Nachtsicht 2020

Im Geisterhaus Europa

(Markus Keuschnigg, Kurator)

Wie in den vielen Jahren zuvor serviert auch die Nachtsicht 2020 keine Handlungsanweisungen, empfiehlt keine Weltverbesserungsmaßnahmen, pocht nicht auf Moral und Anstand, hofft nicht darauf, dass sich nach Sichtung der heurigen, fünf Filme umfassenden Selektion irgendeine Epiphanie beim Publikum einstellt. Stattdessen sollen und müssen notgedrungen subjektive, weil immer auch persönliche Welt- und Wertehaltungen der einzelnen Werke aufeinander treffen, sich aneinander reiben bis die Funken fliegen, deren Leuchten, so kurz es auch sein mag, jene Finsternis erhellt, durch die wir alle in präapokalyptischer Angespanntheit und diffuser Wut kriechen.
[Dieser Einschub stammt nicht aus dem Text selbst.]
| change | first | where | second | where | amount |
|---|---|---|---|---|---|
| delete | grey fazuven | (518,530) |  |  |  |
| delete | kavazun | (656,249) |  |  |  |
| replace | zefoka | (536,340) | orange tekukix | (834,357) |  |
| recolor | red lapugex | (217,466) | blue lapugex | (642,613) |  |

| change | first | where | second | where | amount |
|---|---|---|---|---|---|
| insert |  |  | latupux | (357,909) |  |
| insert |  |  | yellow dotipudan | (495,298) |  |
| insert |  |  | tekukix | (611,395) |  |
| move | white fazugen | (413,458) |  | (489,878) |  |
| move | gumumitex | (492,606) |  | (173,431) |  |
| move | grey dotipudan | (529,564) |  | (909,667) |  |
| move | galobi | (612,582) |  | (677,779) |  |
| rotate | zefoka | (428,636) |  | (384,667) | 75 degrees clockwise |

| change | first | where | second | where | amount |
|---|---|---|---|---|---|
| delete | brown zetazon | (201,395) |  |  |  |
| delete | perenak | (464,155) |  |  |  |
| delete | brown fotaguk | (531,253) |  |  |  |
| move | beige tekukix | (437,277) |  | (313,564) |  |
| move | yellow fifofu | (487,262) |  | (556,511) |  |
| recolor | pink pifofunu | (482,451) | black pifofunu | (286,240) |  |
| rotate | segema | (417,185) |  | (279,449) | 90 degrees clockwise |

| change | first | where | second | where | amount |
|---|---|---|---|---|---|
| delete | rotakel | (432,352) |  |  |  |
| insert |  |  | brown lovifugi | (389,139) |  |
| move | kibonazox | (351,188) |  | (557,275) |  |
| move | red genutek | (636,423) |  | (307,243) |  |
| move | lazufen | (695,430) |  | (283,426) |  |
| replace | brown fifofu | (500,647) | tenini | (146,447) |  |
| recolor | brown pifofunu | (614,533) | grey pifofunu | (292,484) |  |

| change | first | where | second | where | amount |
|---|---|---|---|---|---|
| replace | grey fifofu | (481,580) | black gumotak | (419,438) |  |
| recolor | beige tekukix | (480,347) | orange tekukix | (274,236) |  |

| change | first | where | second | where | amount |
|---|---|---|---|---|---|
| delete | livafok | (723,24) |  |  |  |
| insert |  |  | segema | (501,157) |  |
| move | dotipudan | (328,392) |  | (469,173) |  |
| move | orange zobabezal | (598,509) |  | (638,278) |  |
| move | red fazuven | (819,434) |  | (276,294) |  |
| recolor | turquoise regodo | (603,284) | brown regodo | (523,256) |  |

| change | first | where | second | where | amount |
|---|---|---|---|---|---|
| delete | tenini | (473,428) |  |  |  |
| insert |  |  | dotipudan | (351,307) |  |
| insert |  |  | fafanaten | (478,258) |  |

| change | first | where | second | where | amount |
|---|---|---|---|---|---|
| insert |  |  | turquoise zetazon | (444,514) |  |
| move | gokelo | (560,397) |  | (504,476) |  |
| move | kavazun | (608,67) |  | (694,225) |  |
Über allem schwebt, in allem schwelt das Angstgespinst des Fremden, eine Grundkonstante des Genrekinos, die in diversen Ausformungen immer wiederkehrt. Das Monströse ist dabei lediglich grellste und eindeutigste Gestalt: In der belgischen Splatter-Komödie Yummy werden Schönheits- OP-Tourist*innen in einem osteuropäischen Krankenhaus Zeugen einer Virus-Epidemie, die Infizierte zu fleischfressenden Ungeheuern macht. Wenn die Außenfassaden bröckeln, müssen innere Werte aktualisiert und aktiviert werden, um eine Überlebenschance zu haben. Im Zentrum der heurigen Nachtsicht-Selektion stehen drei Arbeiten, die sich zuweilen radikal, zuweilen klassisch mit dem immer gleich bleibenden Angst-Reservoir auseinandersetzen.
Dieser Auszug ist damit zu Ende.